▶ **SOURCE DATA**
········

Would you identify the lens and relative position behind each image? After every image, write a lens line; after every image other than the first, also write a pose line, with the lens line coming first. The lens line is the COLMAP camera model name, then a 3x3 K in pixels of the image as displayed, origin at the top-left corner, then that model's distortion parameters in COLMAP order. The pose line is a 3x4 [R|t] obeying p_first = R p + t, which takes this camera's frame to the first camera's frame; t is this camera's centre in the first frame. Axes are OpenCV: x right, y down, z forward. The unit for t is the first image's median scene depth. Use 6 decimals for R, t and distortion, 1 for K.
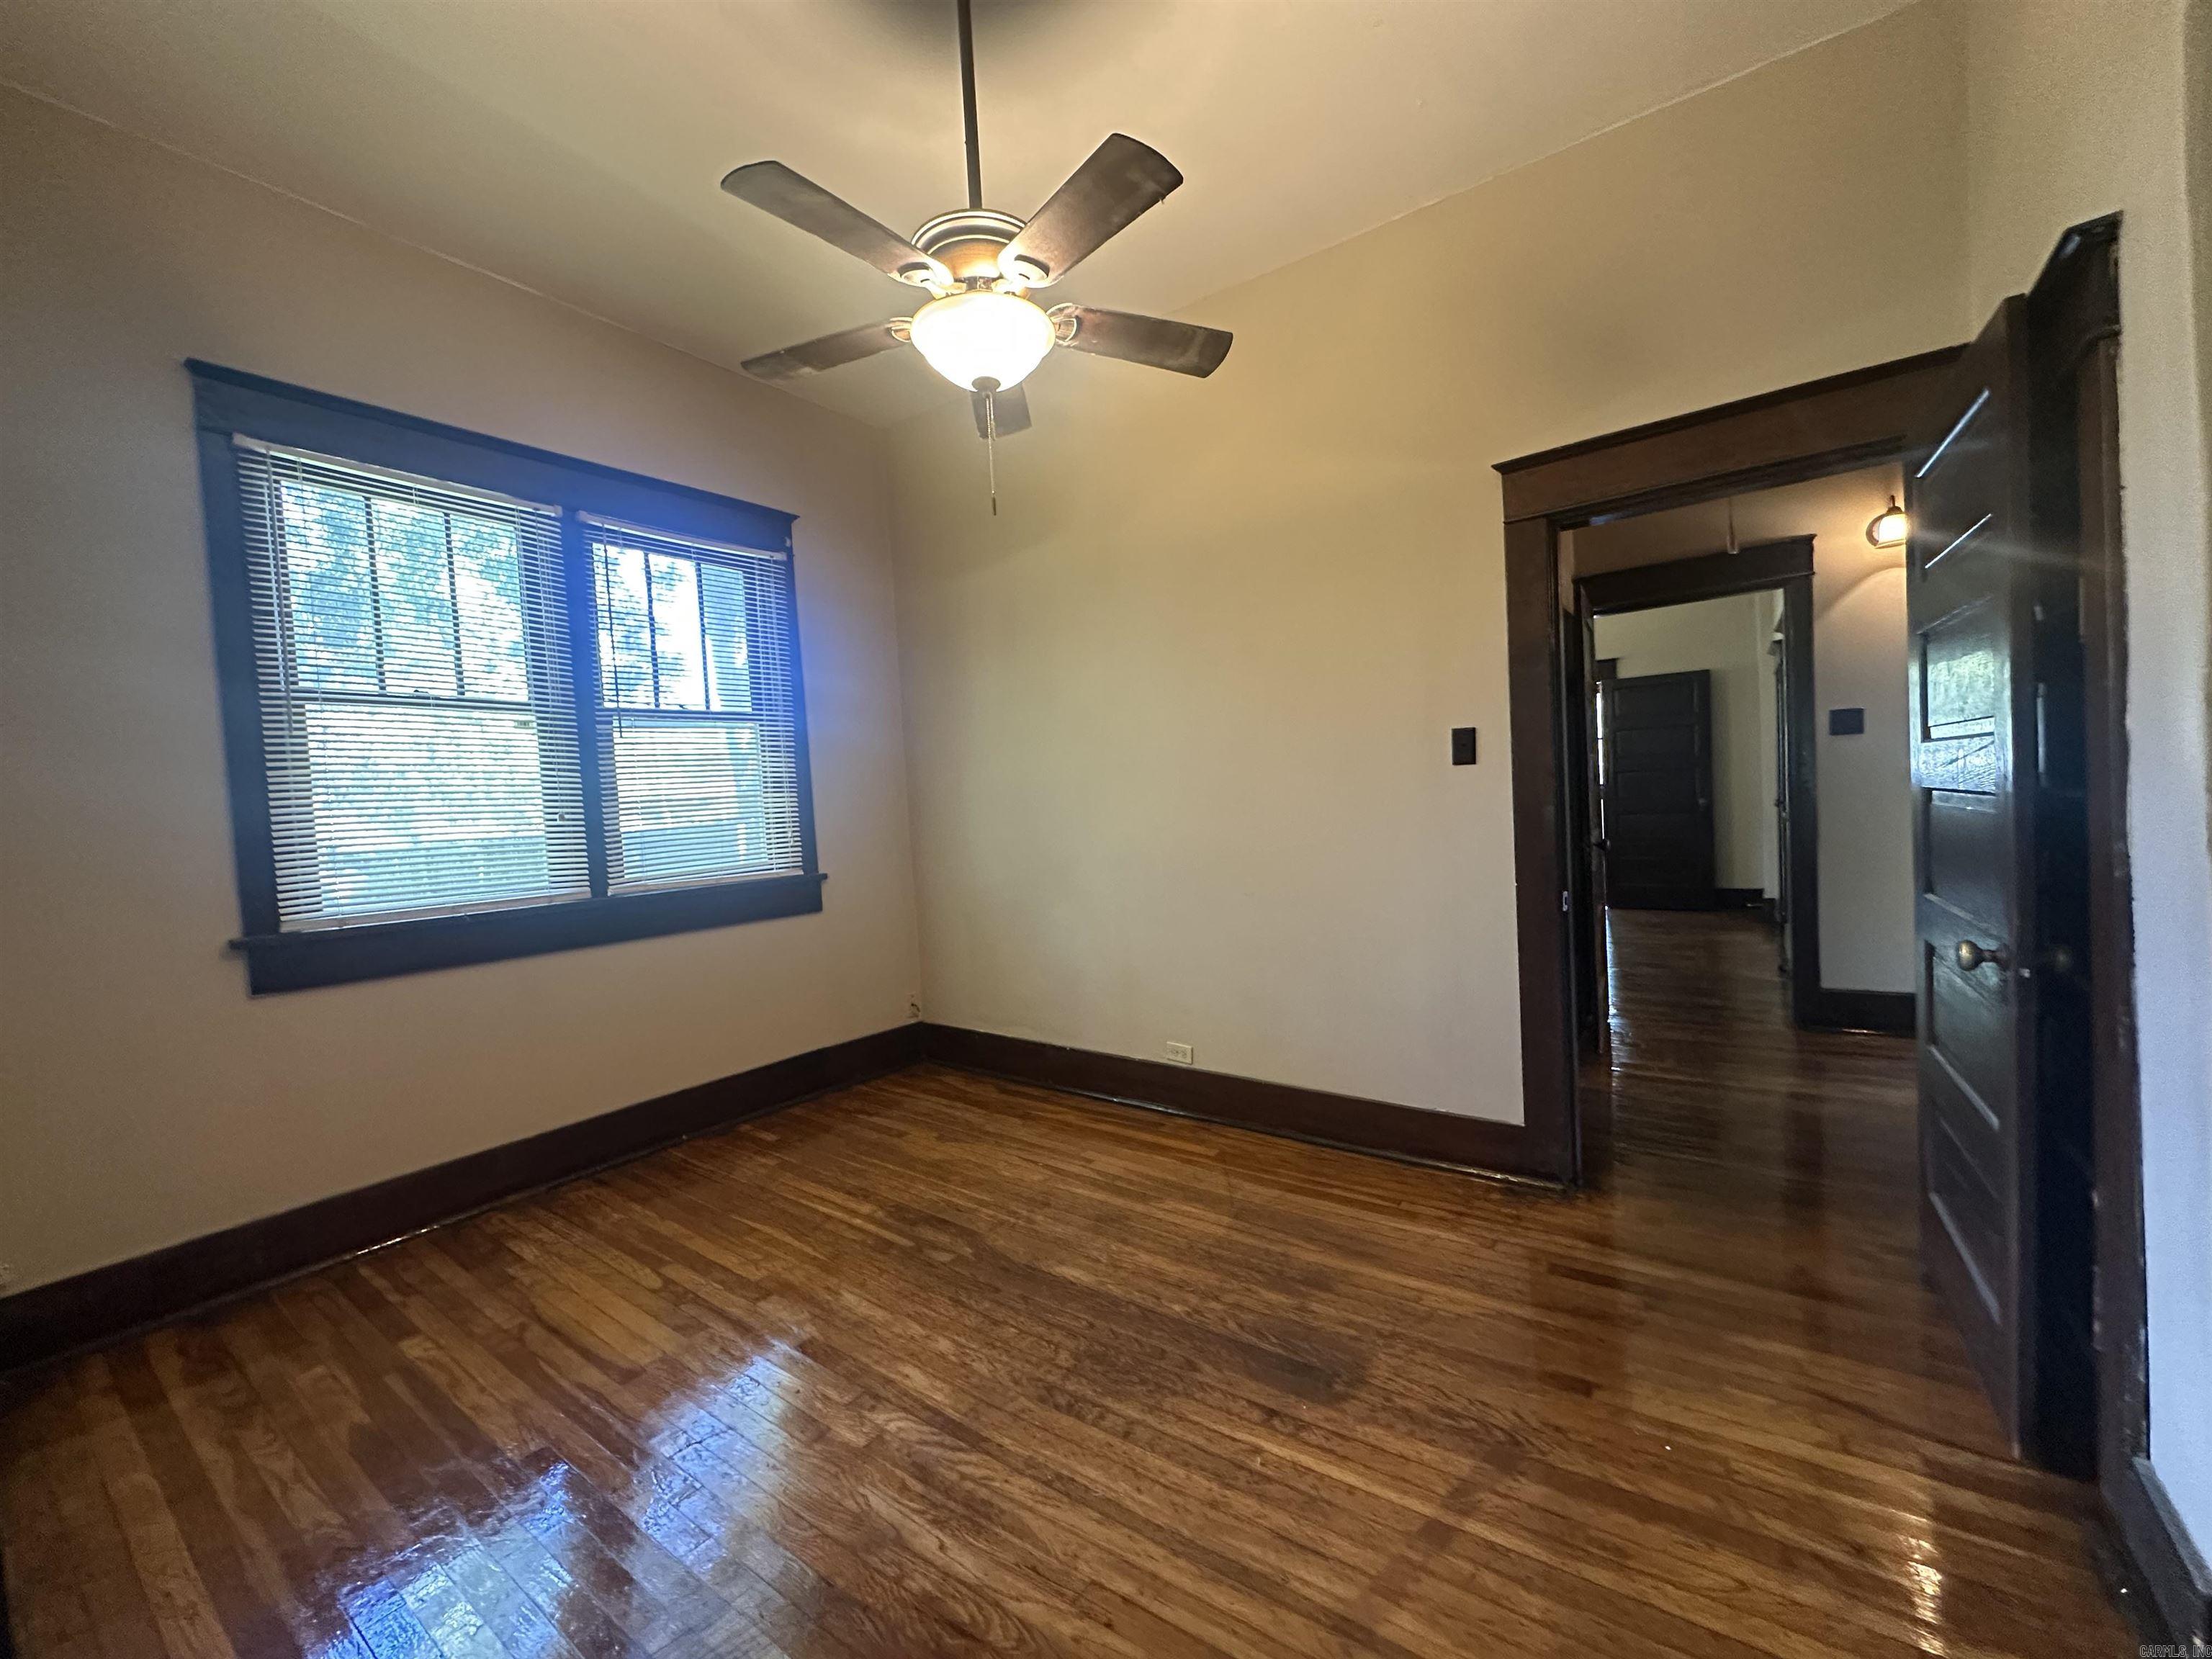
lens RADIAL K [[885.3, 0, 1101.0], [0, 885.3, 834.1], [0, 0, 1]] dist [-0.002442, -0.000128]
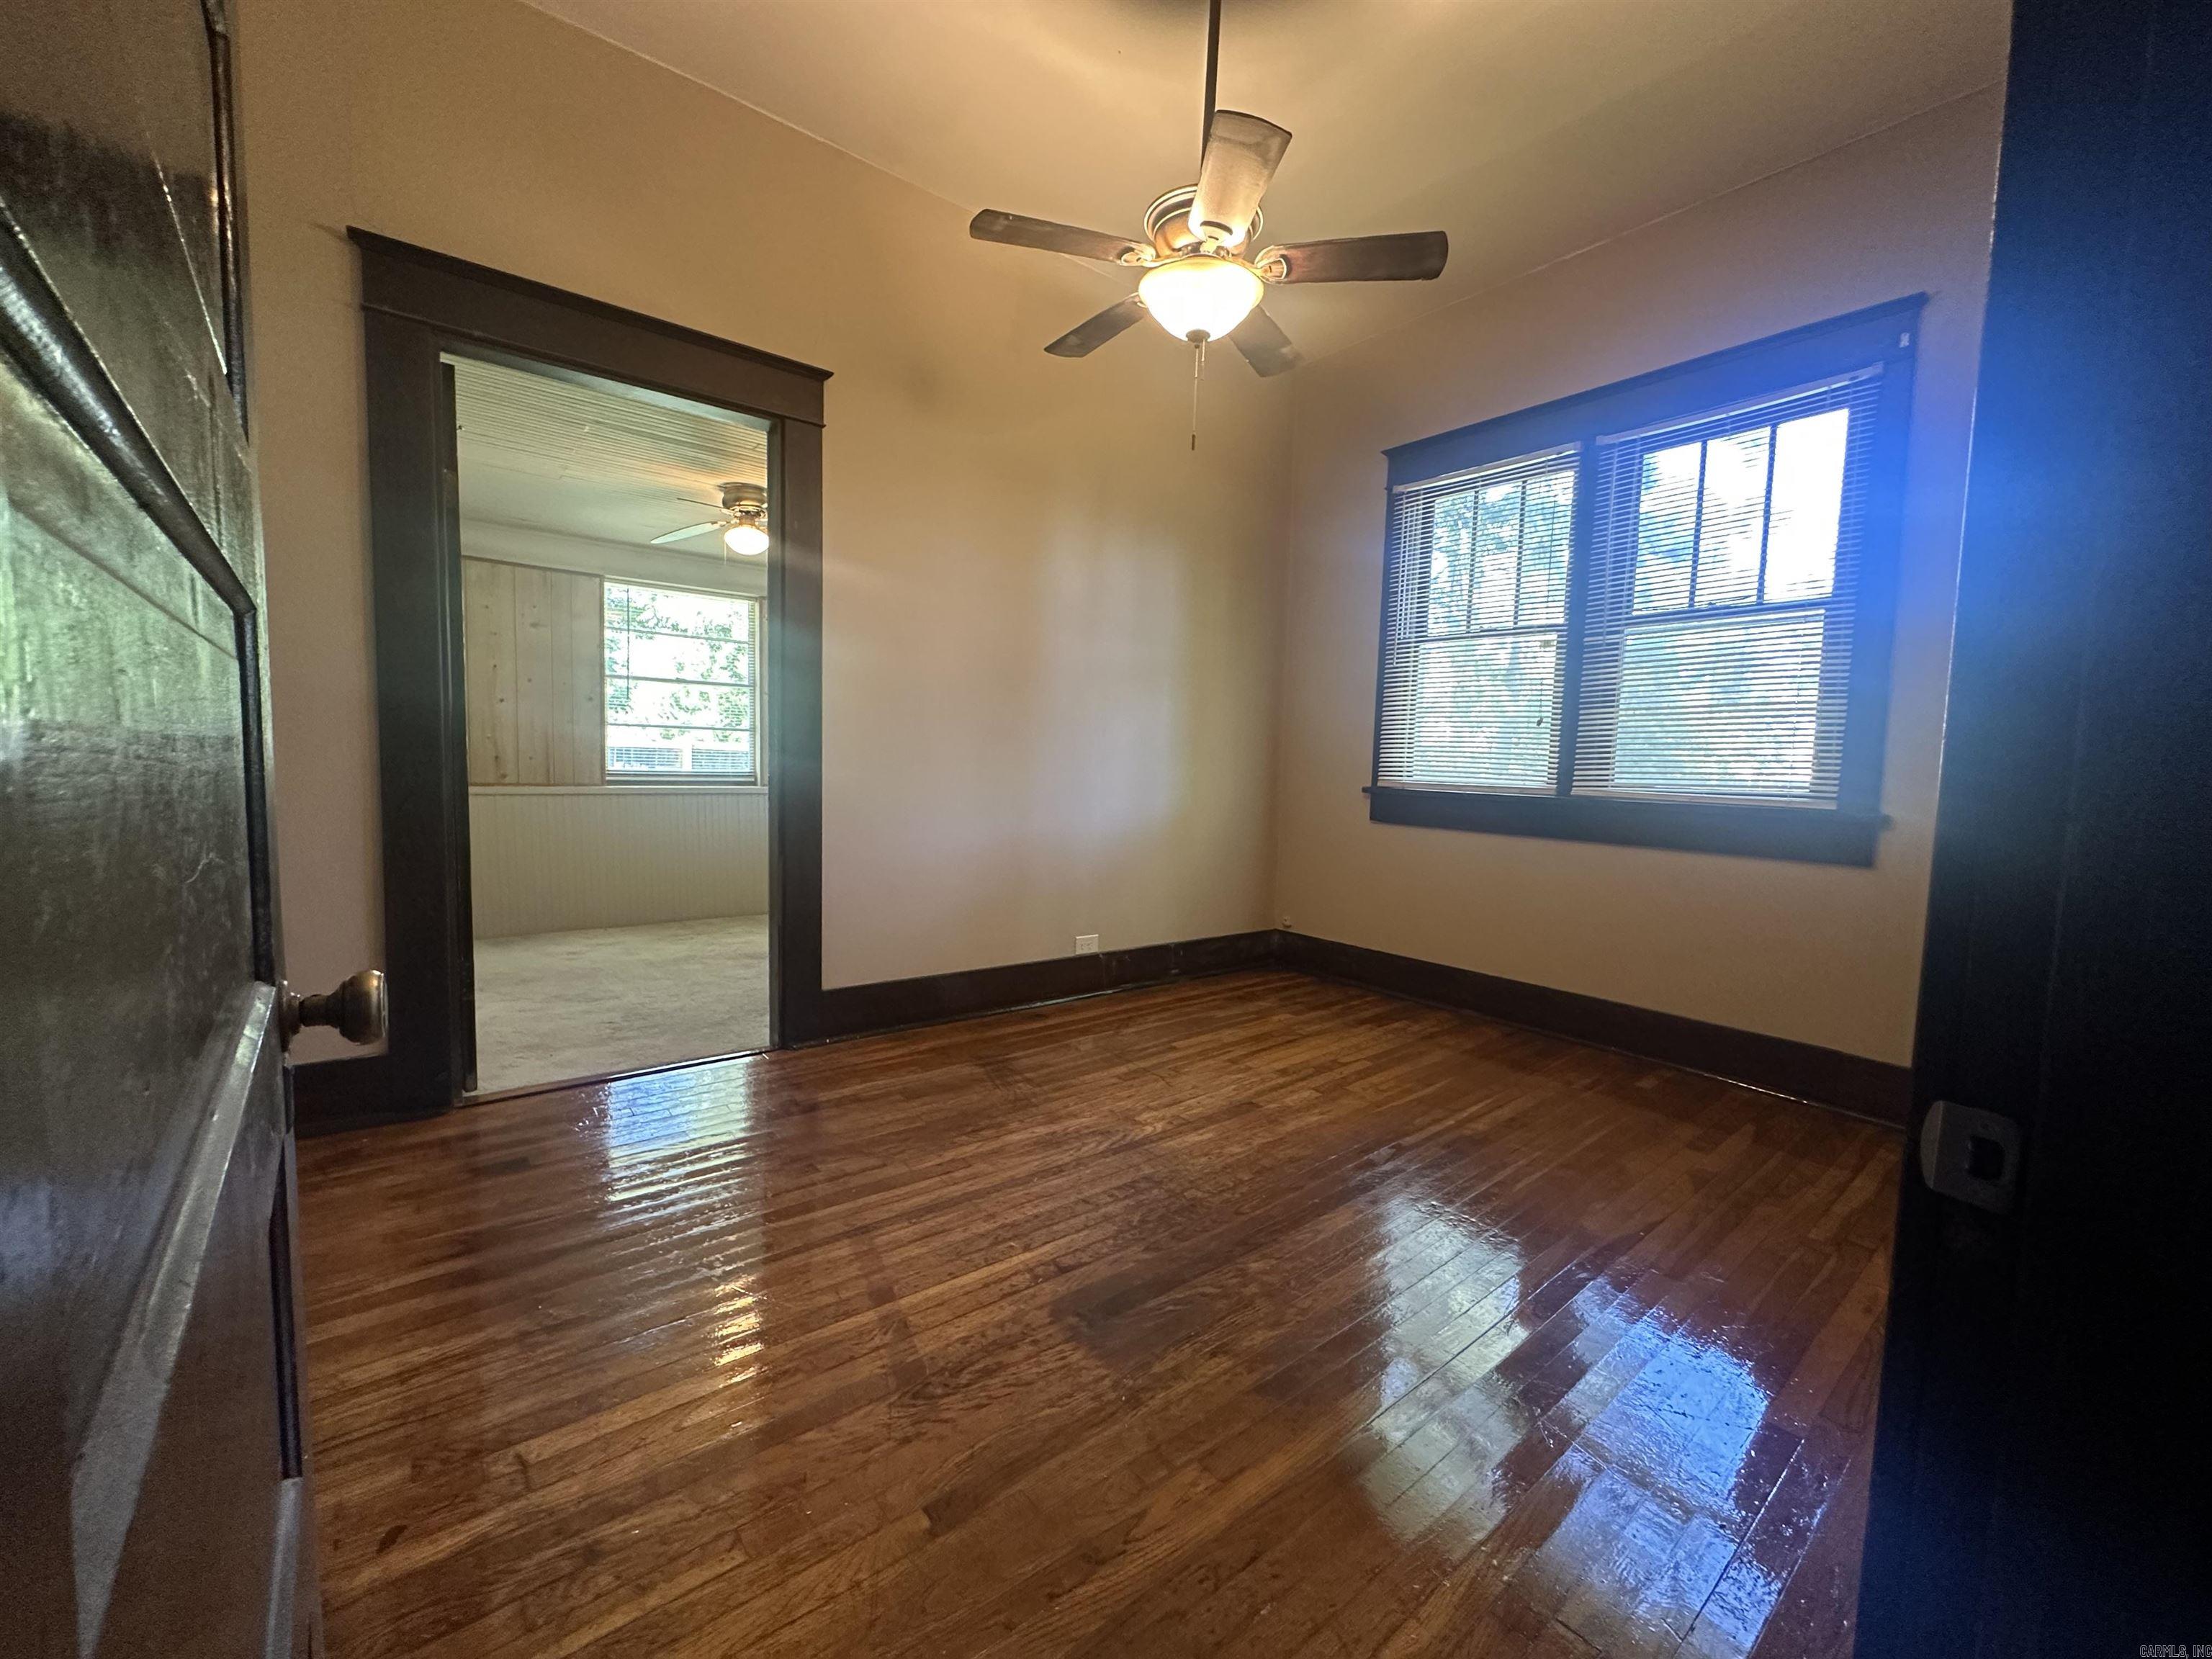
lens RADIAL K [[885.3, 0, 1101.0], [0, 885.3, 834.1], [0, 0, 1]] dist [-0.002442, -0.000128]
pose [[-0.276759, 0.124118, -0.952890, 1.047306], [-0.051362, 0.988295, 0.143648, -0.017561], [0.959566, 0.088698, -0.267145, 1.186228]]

········

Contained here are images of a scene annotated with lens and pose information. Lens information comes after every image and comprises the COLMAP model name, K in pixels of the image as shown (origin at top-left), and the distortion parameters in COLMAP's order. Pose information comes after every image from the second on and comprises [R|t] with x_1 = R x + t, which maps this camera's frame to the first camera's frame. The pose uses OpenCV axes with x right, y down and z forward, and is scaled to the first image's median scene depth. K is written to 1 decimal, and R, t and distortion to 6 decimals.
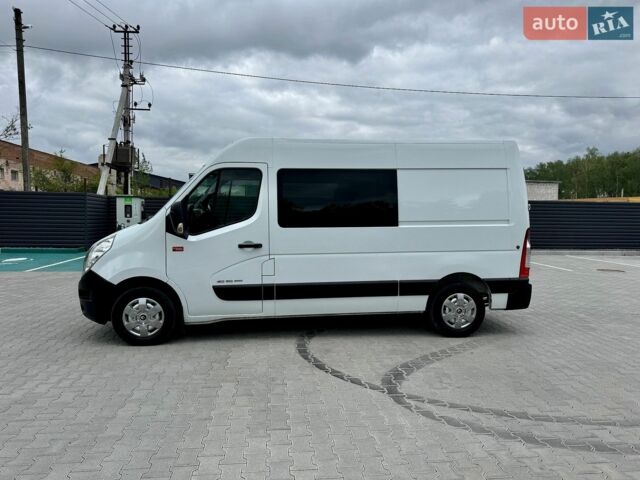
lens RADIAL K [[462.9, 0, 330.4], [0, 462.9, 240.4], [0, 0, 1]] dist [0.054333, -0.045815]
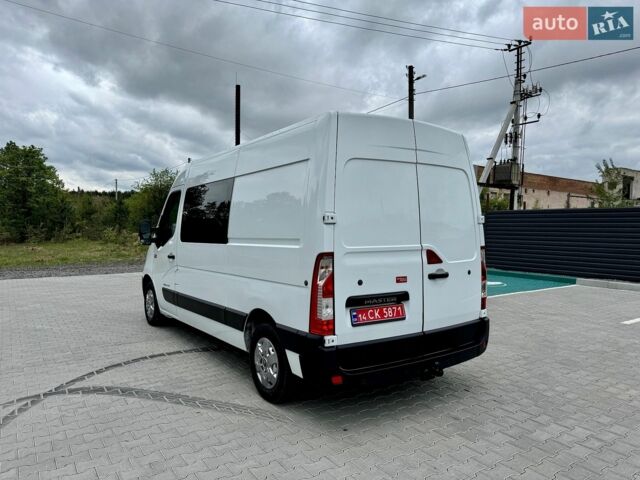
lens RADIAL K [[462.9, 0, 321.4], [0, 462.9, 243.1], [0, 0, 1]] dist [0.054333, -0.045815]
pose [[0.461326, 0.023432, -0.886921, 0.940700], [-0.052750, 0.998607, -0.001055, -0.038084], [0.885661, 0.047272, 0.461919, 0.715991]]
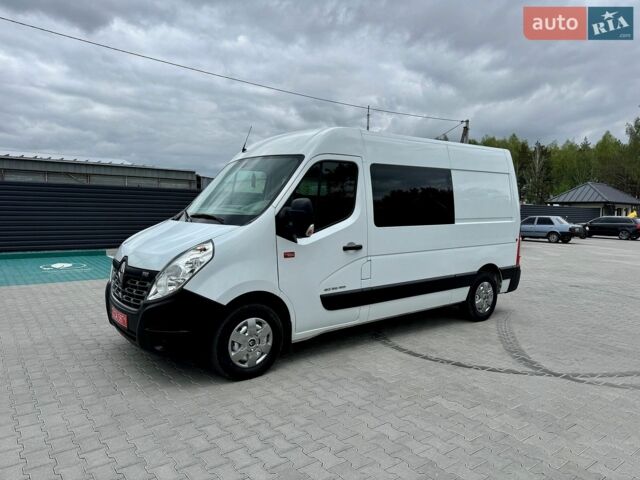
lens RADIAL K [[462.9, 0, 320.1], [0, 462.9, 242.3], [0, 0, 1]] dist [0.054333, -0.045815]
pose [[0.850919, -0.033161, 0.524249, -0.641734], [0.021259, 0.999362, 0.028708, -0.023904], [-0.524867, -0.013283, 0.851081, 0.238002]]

········

▶ **ABOUT THIS EXERCISE**
Copy the records from the line with "Contained here are" to the line with "240.4], [0, 0, 1]] dist [0.054333, -0.045815]", replacing "annotated" with "labeled" and keeping everything else the same. Leave the pictures out.

▶ **SOLVED EXERCISE**
Contained here are images of a scene labeled with lens and pose information. Lens information comes after every image and comprises the COLMAP model name, K in pixels of the image as shown (origin at top-left), and the distortion parameters in COLMAP's order. Pose information comes after every image from the second on and comprises [R|t] with x_1 = R x + t, which maps this camera's frame to the first camera's frame. The pose uses OpenCV axes with x right, y down and z forward, and is scaled to the first image's median scene depth. K is written to 1 decimal, and R, t and distortion to 6 decimals.
lens RADIAL K [[462.9, 0, 330.4], [0, 462.9, 240.4], [0, 0, 1]] dist [0.054333, -0.045815]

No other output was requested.